Thanks James! I have some Phoenix specific questions. I suppose the Phoenix group is a better place to discuss those though.

Henning

On 03.01.2014 22:34, James Taylor wrote:
No worries, Henning. It's a little deceiving, because the coprocessors that
do the index maintenance are invoked on a per region basis. However, the
writes/puts that they do for the maintenance end up going over the wire if
necessary.

Let me know if you have other questions. It'd be good to understand your
use case more to see if Phoenix is a good fit - we're definitely open to
collaborating. FYI, we're in the process of moving to Apache, so will keep
you posted once the transition is complete.

Thanks,

James


On Fri, Jan 3, 2014 at 1:11 PM, Henning Blohm <[email protected]>wrote:

Hi James,

this is a little embarassing... I even browsed through the code and read
it as implementing a region level index.

But now at least I get the restrictions mentioned for using the covered
indexes.

Thanks for clarifying. Guess I need to browse the code a little harder ;-)

Henning


On 03.01.2014 21:53, James Taylor wrote:

Hi Henning,
Phoenix maintains a global index. It is essentially maintaining another
HBase table for you with a different row key (and a subset of your data
table columns that are "covered"). When an index is used by Phoenix, it is
*exactly* like querying a data table (that's what Phoenix does - it ends
up
issuing a Phoenix query against a Phoenix table that happens to be an
index
table).

········

> _Directive A_
Reproduce the Phoenix index thread word for word, starting with "On Fri, Jan" and going on through "region level index.".
> _Directive B_
List the date and time given in each line of the Phoenix index thread that introduces a quoted message.

········

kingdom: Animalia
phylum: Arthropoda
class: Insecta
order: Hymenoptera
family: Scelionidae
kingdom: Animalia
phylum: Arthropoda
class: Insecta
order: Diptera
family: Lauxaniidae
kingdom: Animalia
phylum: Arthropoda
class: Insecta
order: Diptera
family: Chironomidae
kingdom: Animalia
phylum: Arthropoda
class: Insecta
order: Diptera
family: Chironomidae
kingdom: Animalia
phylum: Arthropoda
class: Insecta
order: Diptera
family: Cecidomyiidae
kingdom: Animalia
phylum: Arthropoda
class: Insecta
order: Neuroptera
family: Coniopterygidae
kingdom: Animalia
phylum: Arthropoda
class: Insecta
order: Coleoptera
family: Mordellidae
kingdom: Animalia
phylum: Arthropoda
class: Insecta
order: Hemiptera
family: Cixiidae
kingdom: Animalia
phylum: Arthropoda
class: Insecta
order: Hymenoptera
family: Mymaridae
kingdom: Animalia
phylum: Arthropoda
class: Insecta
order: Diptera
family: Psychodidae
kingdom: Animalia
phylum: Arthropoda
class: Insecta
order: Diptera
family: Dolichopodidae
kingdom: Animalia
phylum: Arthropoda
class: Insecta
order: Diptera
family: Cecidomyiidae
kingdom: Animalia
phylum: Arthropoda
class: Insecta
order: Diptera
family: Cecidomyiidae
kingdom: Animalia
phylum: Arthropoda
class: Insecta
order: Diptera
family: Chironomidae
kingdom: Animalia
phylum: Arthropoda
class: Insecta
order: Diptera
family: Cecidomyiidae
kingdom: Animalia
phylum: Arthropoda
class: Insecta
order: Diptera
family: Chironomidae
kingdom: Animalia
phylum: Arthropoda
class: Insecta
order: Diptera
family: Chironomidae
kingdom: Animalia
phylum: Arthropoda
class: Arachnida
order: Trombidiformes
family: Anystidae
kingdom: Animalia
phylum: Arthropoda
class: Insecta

········

> _Written reply A_
On Fri, Jan 3, 2014 at 1:11 PM, Henning Blohm <[email protected]>wrote:

Hi James,

this is a little embarassing... I even browsed through the code and read
it as implementing a region level index.

> _Written reply B_
03.01.2014 22:34
Fri, Jan 3, 2014 at 1:11 PM
03.01.2014 21:53